Selon les conclusions du document, les discussions ont permis d’aboutir à plusieurs engagements structurants. Parmi les principales avancées figurent la revalorisation des rémunérations des travailleurs, afin de mieux les adapter aux réalités économiques actuelles, ainsi que l’amélioration significative des conditions de travail sur les sites d’exploitation pétrolière. Ces mesures visent à répondre aux préoccupations sociales exprimées depuis plusieurs mois par les employés du secteur.

Au-delà des aspects salariaux, le rapport insiste également sur le renforcement des normes de sécurité industrielle, la modernisation des infrastructures de travail et la prise en compte des conditions de vie des agents sur les sites isolés. L’objectif affiché est de garantir un environnement professionnel plus sûr, plus stable et plus attractif, tout en maintenant la compétitivité du secteur pétrolier, essentiel pour les recettes nationales.

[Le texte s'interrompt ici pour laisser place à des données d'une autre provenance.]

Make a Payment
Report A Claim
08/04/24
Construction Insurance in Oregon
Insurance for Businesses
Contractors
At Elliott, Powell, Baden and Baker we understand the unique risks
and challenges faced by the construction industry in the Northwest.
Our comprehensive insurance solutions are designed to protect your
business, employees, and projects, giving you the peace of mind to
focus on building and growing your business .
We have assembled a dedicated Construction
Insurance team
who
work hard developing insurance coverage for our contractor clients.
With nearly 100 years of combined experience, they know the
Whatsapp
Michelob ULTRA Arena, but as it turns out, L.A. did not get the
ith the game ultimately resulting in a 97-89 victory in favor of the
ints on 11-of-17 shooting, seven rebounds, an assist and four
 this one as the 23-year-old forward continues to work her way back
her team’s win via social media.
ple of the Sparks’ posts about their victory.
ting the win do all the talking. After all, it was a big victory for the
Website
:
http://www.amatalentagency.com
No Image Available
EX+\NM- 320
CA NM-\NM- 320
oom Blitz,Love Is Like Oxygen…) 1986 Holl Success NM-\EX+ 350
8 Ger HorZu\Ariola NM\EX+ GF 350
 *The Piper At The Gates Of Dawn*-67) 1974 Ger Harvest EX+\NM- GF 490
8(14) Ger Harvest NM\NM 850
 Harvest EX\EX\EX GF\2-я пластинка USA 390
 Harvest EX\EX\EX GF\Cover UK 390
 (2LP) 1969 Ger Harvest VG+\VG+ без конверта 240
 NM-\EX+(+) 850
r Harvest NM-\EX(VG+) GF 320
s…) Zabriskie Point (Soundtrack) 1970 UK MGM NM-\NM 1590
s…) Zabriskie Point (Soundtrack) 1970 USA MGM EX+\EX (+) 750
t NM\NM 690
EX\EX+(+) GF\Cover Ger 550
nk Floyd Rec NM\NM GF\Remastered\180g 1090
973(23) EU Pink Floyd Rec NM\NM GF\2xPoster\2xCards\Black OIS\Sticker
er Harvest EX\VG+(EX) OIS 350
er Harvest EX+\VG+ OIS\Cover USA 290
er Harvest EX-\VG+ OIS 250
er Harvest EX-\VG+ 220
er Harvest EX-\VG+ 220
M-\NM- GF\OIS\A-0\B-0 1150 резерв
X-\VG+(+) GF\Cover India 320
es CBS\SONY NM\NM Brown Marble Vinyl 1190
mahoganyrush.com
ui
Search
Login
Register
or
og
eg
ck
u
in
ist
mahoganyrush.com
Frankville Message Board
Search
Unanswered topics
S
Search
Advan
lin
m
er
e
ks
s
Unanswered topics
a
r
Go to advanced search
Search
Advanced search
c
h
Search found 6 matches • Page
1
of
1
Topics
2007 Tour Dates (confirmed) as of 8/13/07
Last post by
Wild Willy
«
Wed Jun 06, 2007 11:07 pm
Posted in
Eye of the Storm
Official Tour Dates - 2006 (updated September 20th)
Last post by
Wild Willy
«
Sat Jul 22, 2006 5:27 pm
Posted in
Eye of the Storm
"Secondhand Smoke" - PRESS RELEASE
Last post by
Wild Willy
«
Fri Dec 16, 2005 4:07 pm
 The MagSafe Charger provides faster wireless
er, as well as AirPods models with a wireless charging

En recevant officiellement ce document stratégique, le vice-président du gouvernement, Hermann Immongault, a salué la qualité du dialogue ayant conduit à cet accord partiel, tout en rappelant la responsabilité de l’exécutif dans la mise en œuvre rapide des engagements pris. Il a souligné la nécessité de transformer ces conclusions en actions concrètes, afin de répondre efficacement aux attentes des travailleurs et de consolider durablement la paix sociale dans un secteur vital pour l’économie nationale.

Le gouvernement entend désormais assurer un suivi rigoureux de l’application des résolutions issues de ce rapport, avec une exigence de résultats concrets et rapides sur le terrain. Cette phase de mise en œuvre sera déterminante pour mesurer l’impact réel de l’accord sur la stabilité sociale et la performance du secteur pétrolier.

Ainsi, malgré l’absence de la société Perenco dans ce premier consensus, le processus de dialogue reste ouvert et évolutif. Les autorités n’excluent pas qu’à moyen ou long terme, Perenco puisse rejoindre la dynamique engagée, dans une logique d’élargissement progressif du cadre d’accord et de consolidation d’une paix sociale durable et inclusive au sein de l’ensemble de l’industrie pétrolière gabonaise.